Michael Leckie - Leckie Studio
Guest of this appointment is Michael Leckie, founder in 2015 of Leckie Studio Architecture + Design. After a Bachelor’s degree in genetics, Michael received his Master of Architecture at the University of British Columbia, UBC, practicing for several years at Patkau Architects, having later a collaborative work experience with a colleague.
The young multi-disciplinary practice, based in Vancouver, embraces different typologies, single-and multi-family residences, renovation, hospitality design, boutique-interiors mainly realized across North America. Essentiality and simplicity characterize their energetic realizations, displaying an attentive sensibility towards details and the act of making.
Awarded several times as emerging firm by the Royal Architectural Institute of Canada, and the Institute of British Columbia, Leckie Studio has won in 2019 Architizer A+Awards, shortlisted for Dezeen and Frame awards, winning recently the 2022 Architectural Record's annual Design Vanguard. The projects of the practice are widely featured in publications including FRAME, Arcade, Wallpaper, Azure, among others.
A side project company, The Backcountry Hut, established by Michael and a partner, complements the practice, creating prefabricated modular prototype shelters, flat-packed sustainable structures, simple to be assembled and easy to be transported.

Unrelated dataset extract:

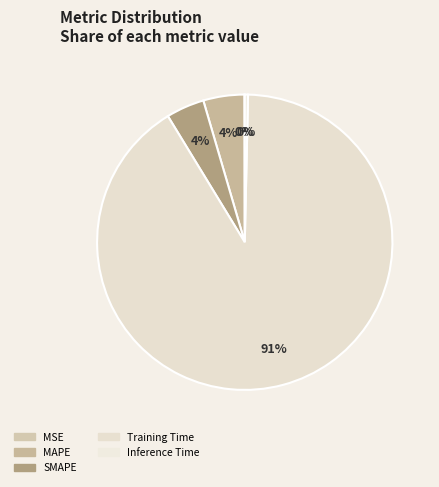

Rank the categories by value from highest to lowest.

Training Time, MAPE, SMAPE, Inference Time, MSE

The conversation starts from the long journey that has led Micheal to study architecture, after a series of interesting experiences, as an undergraduate degree in genetic and microbiology and an adventurous, nomadic life, a network of knowledge and experimentations that have contributed to the individual character of his work.
We speak about the initiative of realizing prefabricate, mass-customizable small-scale cabins, a challenging opportunity of hands-on approach, creative design for young architects and about a new shift that the production is gradually witnessing. For a series of contingencies, economic factors and a diffuse rethinking of certain existential values, people seem motivated to consider alternatives to the increasingly densified and prohibitive urban situation, re-evaluating more liveable and affordable suburban areas and the economic cabins, easy to be assembled by any common person with no construction experience, offer an attractive complement of this new, possible model of life.

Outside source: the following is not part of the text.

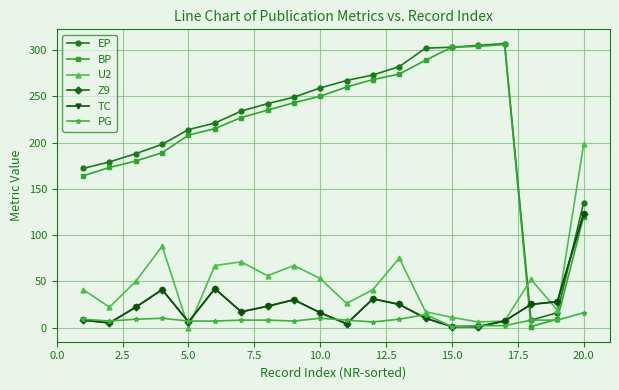

Rank the series by their maximum value, from highest to lowest.

EP, BP, U2, Z9, TC, PG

Full House, a multi-generational residence in Vancouver, a flexible space, plenty of green and natural light, proposes another interesting topic, appropriately responding to our urban dystopian scenario. The attention focuses then on a recent realisation, the University of British Columbia Arts Student Centre, winner of this year's Architectural Record’s Vanguard award, an iconic, contemporary and essential gesture, well expressing the core mission of ‘common ground’ it embodies, promising an innovative and collaborative active space.
We then explore the whimsical, special atmosphere created for a new-born cosmetic clinic, a beautiful, soft, monochromatic ambience evoking freezing moments of cosmic geological silence, inspired by the ‘Quarries’ of the famous photographer Edward Burtynsky, and the surrealist works of Matthew Barney. An interior particularly original and appropriate for the treatments of the clinic, well expressing the brand’s identity, and its core values.
Micheal concludes by explaining his idea of an aesthetic driven by pragmatic considerations and his aspiration to a biophilic design, in respect the client’s expectations.